_What you will do_
Copy out the source text of each record below verbatim, omitting the pictures.

_Data to use_
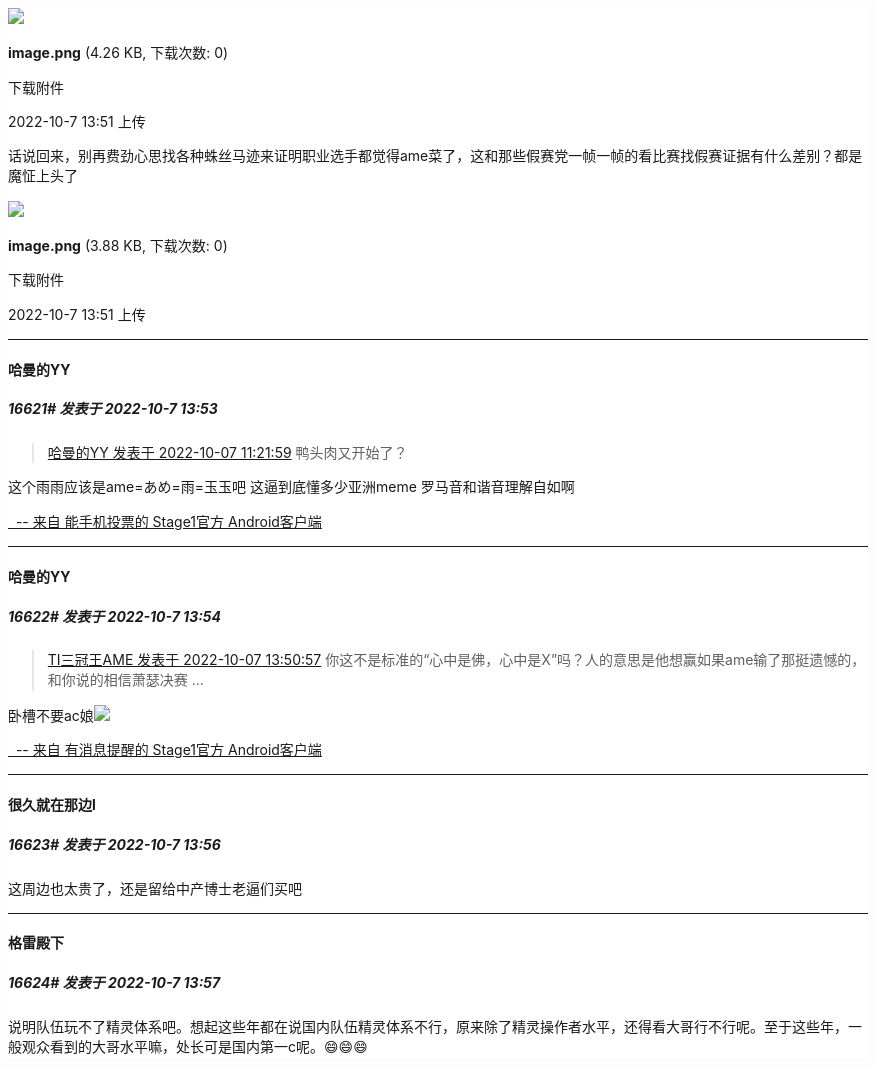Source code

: <img src="https://img.saraba1st.com/forum/202210/07/135127zmm0ybdz17ua1goa.png" referrerpolicy="no-referrer">

<strong>image.png</strong> (4.26 KB, 下载次数: 0)

下载附件

2022-10-7 13:51 上传

话说回来，别再费劲心思找各种蛛丝马迹来证明职业选手都觉得ame菜了，这和那些假赛党一帧一帧的看比赛找假赛证据有什么差别？都是魔怔上头了

<img src="https://img.saraba1st.com/forum/202210/07/135118xpb0gf4d4qbnlndp.png" referrerpolicy="no-referrer">

<strong>image.png</strong> (3.88 KB, 下载次数: 0)

下载附件

2022-10-7 13:51 上传



*****

####  哈曼的YY  
##### 16621#       发表于 2022-10-7 13:53

<blockquote><a href="httphttps://bbs.saraba1st.com/2b/forum.php?mod=redirect&amp;goto=findpost&amp;pid=57791005&amp;ptid=2088652" target="_blank">哈曼的YY 发表于 2022-10-07 11:21:59</a>
鸭头肉又开始了？</blockquote>这个雨雨应该是ame=あめ=雨=玉玉吧
这逼到底懂多少亚洲meme 罗马音和谐音理解自如啊

[  -- 来自 能手机投票的 Stage1官方 Android客户端](https://www.coolapk.com/apk/140634)

*****

####  哈曼的YY  
##### 16622#       发表于 2022-10-7 13:54

<blockquote><a href="httphttps://bbs.saraba1st.com/2b/forum.php?mod=redirect&amp;goto=findpost&amp;pid=57792520&amp;ptid=2088652" target="_blank">TI三冠王AME 发表于 2022-10-07 13:50:57</a>
你这不是标准的“心中是佛，心中是X”吗？人的意思是他想赢如果ame输了那挺遗憾的，和你说的相信萧瑟决赛 ...</blockquote>卧槽不要ac娘<img src="https://static.saraba1st.com/image/smiley/face2017/148.png" referrerpolicy="no-referrer">

[  -- 来自 有消息提醒的 Stage1官方 Android客户端](https://www.coolapk.com/apk/140634)

*****

####  很久就在那边l  
##### 16623#       发表于 2022-10-7 13:56

这周边也太贵了，还是留给中产博士老逼们买吧

*****

####  格雷殿下  
##### 16624#       发表于 2022-10-7 13:57

说明队伍玩不了精灵体系吧。想起这些年都在说国内队伍精灵体系不行，原来除了精灵操作者水平，还得看大哥行不行呢。至于这些年，一般观众看到的大哥水平嘛，处长可是国内第一c呢。😄😄😄

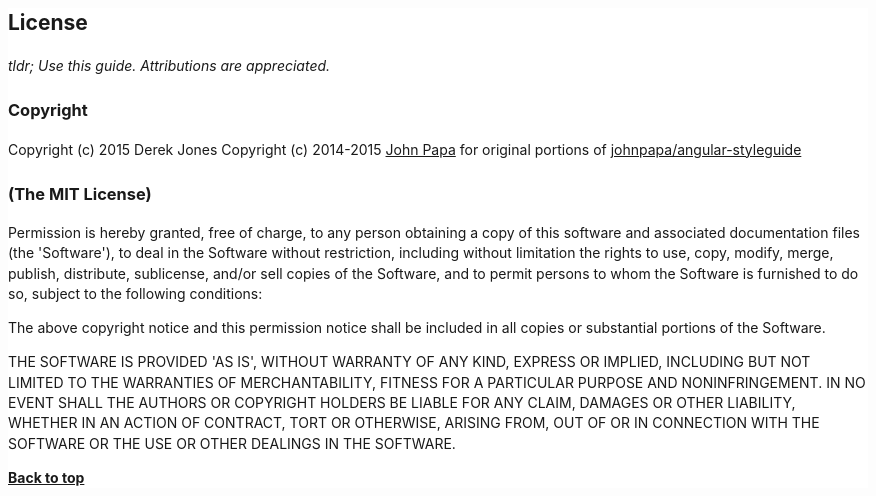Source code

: ## License

_tldr; Use this guide. Attributions are appreciated._

### Copyright

Copyright (c) 2015 Derek Jones
Copyright (c) 2014-2015 [John Papa](http://johnpapa.net) for original portions of [johnpapa/angular-styleguide](https://github.com/johnpapa/angular-styleguide)

### (The MIT License)
Permission is hereby granted, free of charge, to any person obtaining
a copy of this software and associated documentation files (the
'Software'), to deal in the Software without restriction, including
without limitation the rights to use, copy, modify, merge, publish,
distribute, sublicense, and/or sell copies of the Software, and to
permit persons to whom the Software is furnished to do so, subject to
the following conditions:

The above copyright notice and this permission notice shall be
included in all copies or substantial portions of the Software.

THE SOFTWARE IS PROVIDED 'AS IS', WITHOUT WARRANTY OF ANY KIND,
EXPRESS OR IMPLIED, INCLUDING BUT NOT LIMITED TO THE WARRANTIES OF
MERCHANTABILITY, FITNESS FOR A PARTICULAR PURPOSE AND NONINFRINGEMENT.
IN NO EVENT SHALL THE AUTHORS OR COPYRIGHT HOLDERS BE LIABLE FOR ANY
CLAIM, DAMAGES OR OTHER LIABILITY, WHETHER IN AN ACTION OF CONTRACT,
TORT OR OTHERWISE, ARISING FROM, OUT OF OR IN CONNECTION WITH THE
SOFTWARE OR THE USE OR OTHER DEALINGS IN THE SOFTWARE.

**[Back to top](#table-of-contents)**
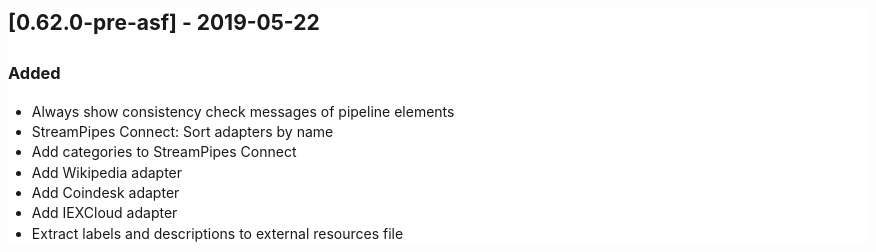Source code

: ## [0.62.0-pre-asf] - 2019-05-22

### Added

* Always show consistency check messages of pipeline elements
* StreamPipes Connect: Sort adapters by name
* Add categories to StreamPipes Connect
* Add Wikipedia adapter
* Add Coindesk adapter
* Add IEXCloud adapter
* Extract labels and descriptions to external resources file
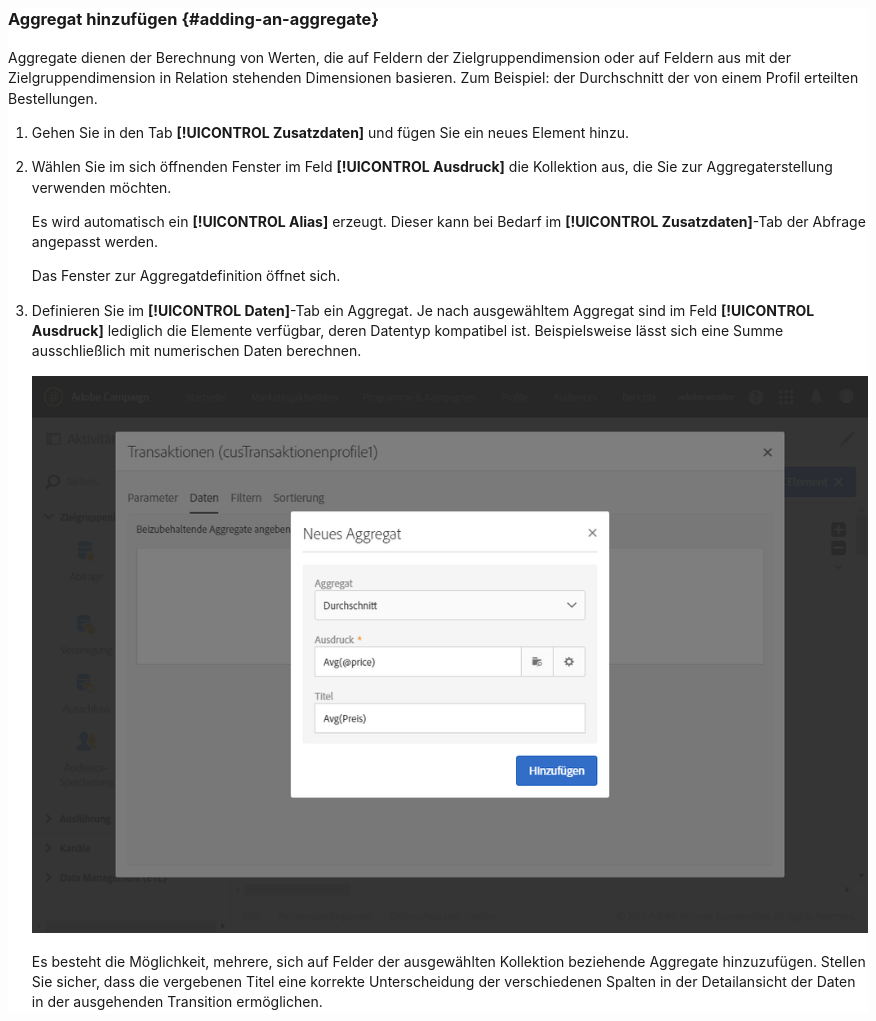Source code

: ### Aggregat hinzufügen  {#adding-an-aggregate}

Aggregate dienen der Berechnung von Werten, die auf Feldern der Zielgruppendimension oder auf Feldern aus mit der Zielgruppendimension in Relation stehenden Dimensionen basieren. Zum Beispiel: der Durchschnitt der von einem Profil erteilten Bestellungen.

1. Gehen Sie in den Tab **[!UICONTROL Zusatzdaten]** und fügen Sie ein neues Element hinzu.
1. Wählen Sie im sich öffnenden Fenster im Feld **[!UICONTROL Ausdruck]** die Kollektion aus, die Sie zur Aggregaterstellung verwenden möchten.

   Es wird automatisch ein **[!UICONTROL Alias]** erzeugt. Dieser kann bei Bedarf im **[!UICONTROL Zusatzdaten]**-Tab der Abfrage angepasst werden.

   Das Fenster zur Aggregatdefinition öffnet sich.

1. Definieren Sie im **[!UICONTROL Daten]**-Tab ein Aggregat. Je nach ausgewähltem Aggregat sind im Feld **[!UICONTROL Ausdruck]** lediglich die Elemente verfügbar, deren Datentyp kompatibel ist. Beispielsweise lässt sich eine Summe ausschließlich mit numerischen Daten berechnen.

   ![](assets/enrichment_add_aggregate.png)

   Es besteht die Möglichkeit, mehrere, sich auf Felder der ausgewählten Kollektion beziehende Aggregate hinzuzufügen. Stellen Sie sicher, dass die vergebenen Titel eine korrekte Unterscheidung der verschiedenen Spalten in der Detailansicht der Daten in der ausgehenden Transition ermöglichen.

_Solution to the exercise_
Source code

: <img src="https://img.saraba1st.com/forum/202210/07/135127zmm0ybdz17ua1goa.png" referrerpolicy="no-referrer">

<strong>image.png</strong> (4.26 KB, 下载次数: 0)

下载附件

2022-10-7 13:51 上传

话说回来，别再费劲心思找各种蛛丝马迹来证明职业选手都觉得ame菜了，这和那些假赛党一帧一帧的看比赛找假赛证据有什么差别？都是魔怔上头了

<img src="https://img.saraba1st.com/forum/202210/07/135118xpb0gf4d4qbnlndp.png" referrerpolicy="no-referrer">

<strong>image.png</strong> (3.88 KB, 下载次数: 0)

下载附件

2022-10-7 13:51 上传



*****

####  哈曼的YY  
##### 16621#       发表于 2022-10-7 13:53

<blockquote><a href="httphttps://bbs.saraba1st.com/2b/forum.php?mod=redirect&amp;goto=findpost&amp;pid=57791005&amp;ptid=2088652" target="_blank">哈曼的YY 发表于 2022-10-07 11:21:59</a>
鸭头肉又开始了？</blockquote>这个雨雨应该是ame=あめ=雨=玉玉吧
这逼到底懂多少亚洲meme 罗马音和谐音理解自如啊

[  -- 来自 能手机投票的 Stage1官方 Android客户端](https://www.coolapk.com/apk/140634)

*****

####  哈曼的YY  
##### 16622#       发表于 2022-10-7 13:54

<blockquote><a href="httphttps://bbs.saraba1st.com/2b/forum.php?mod=redirect&amp;goto=findpost&amp;pid=57792520&amp;ptid=2088652" target="_blank">TI三冠王AME 发表于 2022-10-07 13:50:57</a>
你这不是标准的“心中是佛，心中是X”吗？人的意思是他想赢如果ame输了那挺遗憾的，和你说的相信萧瑟决赛 ...</blockquote>卧槽不要ac娘<img src="https://static.saraba1st.com/image/smiley/face2017/148.png" referrerpolicy="no-referrer">

[  -- 来自 有消息提醒的 Stage1官方 Android客户端](https://www.coolapk.com/apk/140634)

*****

####  很久就在那边l  
##### 16623#       发表于 2022-10-7 13:56

这周边也太贵了，还是留给中产博士老逼们买吧

*****

####  格雷殿下  
##### 16624#       发表于 2022-10-7 13:57

说明队伍玩不了精灵体系吧。想起这些年都在说国内队伍精灵体系不行，原来除了精灵操作者水平，还得看大哥行不行呢。至于这些年，一般观众看到的大哥水平嘛，处长可是国内第一c呢。😄😄😄

Source code

: ## License

_tldr; Use this guide. Attributions are appreciated._

### Copyright

Copyright (c) 2015 Derek Jones
Copyright (c) 2014-2015 [John Papa](http://johnpapa.net) for original portions of [johnpapa/angular-styleguide](https://github.com/johnpapa/angular-styleguide)

### (The MIT License)
Permission is hereby granted, free of charge, to any person obtaining
a copy of this software and associated documentation files (the
'Software'), to deal in the Software without restriction, including
without limitation the rights to use, copy, modify, merge, publish,
distribute, sublicense, and/or sell copies of the Software, and to
permit persons to whom the Software is furnished to do so, subject to
the following conditions:

The above copyright notice and this permission notice shall be
included in all copies or substantial portions of the Software.

THE SOFTWARE IS PROVIDED 'AS IS', WITHOUT WARRANTY OF ANY KIND,
EXPRESS OR IMPLIED, INCLUDING BUT NOT LIMITED TO THE WARRANTIES OF
MERCHANTABILITY, FITNESS FOR A PARTICULAR PURPOSE AND NONINFRINGEMENT.
IN NO EVENT SHALL THE AUTHORS OR COPYRIGHT HOLDERS BE LIABLE FOR ANY
CLAIM, DAMAGES OR OTHER LIABILITY, WHETHER IN AN ACTION OF CONTRACT,
TORT OR OTHERWISE, ARISING FROM, OUT OF OR IN CONNECTION WITH THE
SOFTWARE OR THE USE OR OTHER DEALINGS IN THE SOFTWARE.

**[Back to top](#table-of-contents)**
Source code

: ## [0.62.0-pre-asf] - 2019-05-22

### Added

* Always show consistency check messages of pipeline elements
* StreamPipes Connect: Sort adapters by name
* Add categories to StreamPipes Connect
* Add Wikipedia adapter
* Add Coindesk adapter
* Add IEXCloud adapter
* Extract labels and descriptions to external resources file
Source code

: ### Aggregat hinzufügen  {#adding-an-aggregate}

Aggregate dienen der Berechnung von Werten, die auf Feldern der Zielgruppendimension oder auf Feldern aus mit der Zielgruppendimension in Relation stehenden Dimensionen basieren. Zum Beispiel: der Durchschnitt der von einem Profil erteilten Bestellungen.

1. Gehen Sie in den Tab **[!UICONTROL Zusatzdaten]** und fügen Sie ein neues Element hinzu.
1. Wählen Sie im sich öffnenden Fenster im Feld **[!UICONTROL Ausdruck]** die Kollektion aus, die Sie zur Aggregaterstellung verwenden möchten.

   Es wird automatisch ein **[!UICONTROL Alias]** erzeugt. Dieser kann bei Bedarf im **[!UICONTROL Zusatzdaten]**-Tab der Abfrage angepasst werden.

   Das Fenster zur Aggregatdefinition öffnet sich.

1. Definieren Sie im **[!UICONTROL Daten]**-Tab ein Aggregat. Je nach ausgewähltem Aggregat sind im Feld **[!UICONTROL Ausdruck]** lediglich die Elemente verfügbar, deren Datentyp kompatibel ist. Beispielsweise lässt sich eine Summe ausschließlich mit numerischen Daten berechnen.

   ![](assets/enrichment_add_aggregate.png)

   Es besteht die Möglichkeit, mehrere, sich auf Felder der ausgewählten Kollektion beziehende Aggregate hinzuzufügen. Stellen Sie sicher, dass die vergebenen Titel eine korrekte Unterscheidung der verschiedenen Spalten in der Detailansicht der Daten in der ausgehenden Transition ermöglichen.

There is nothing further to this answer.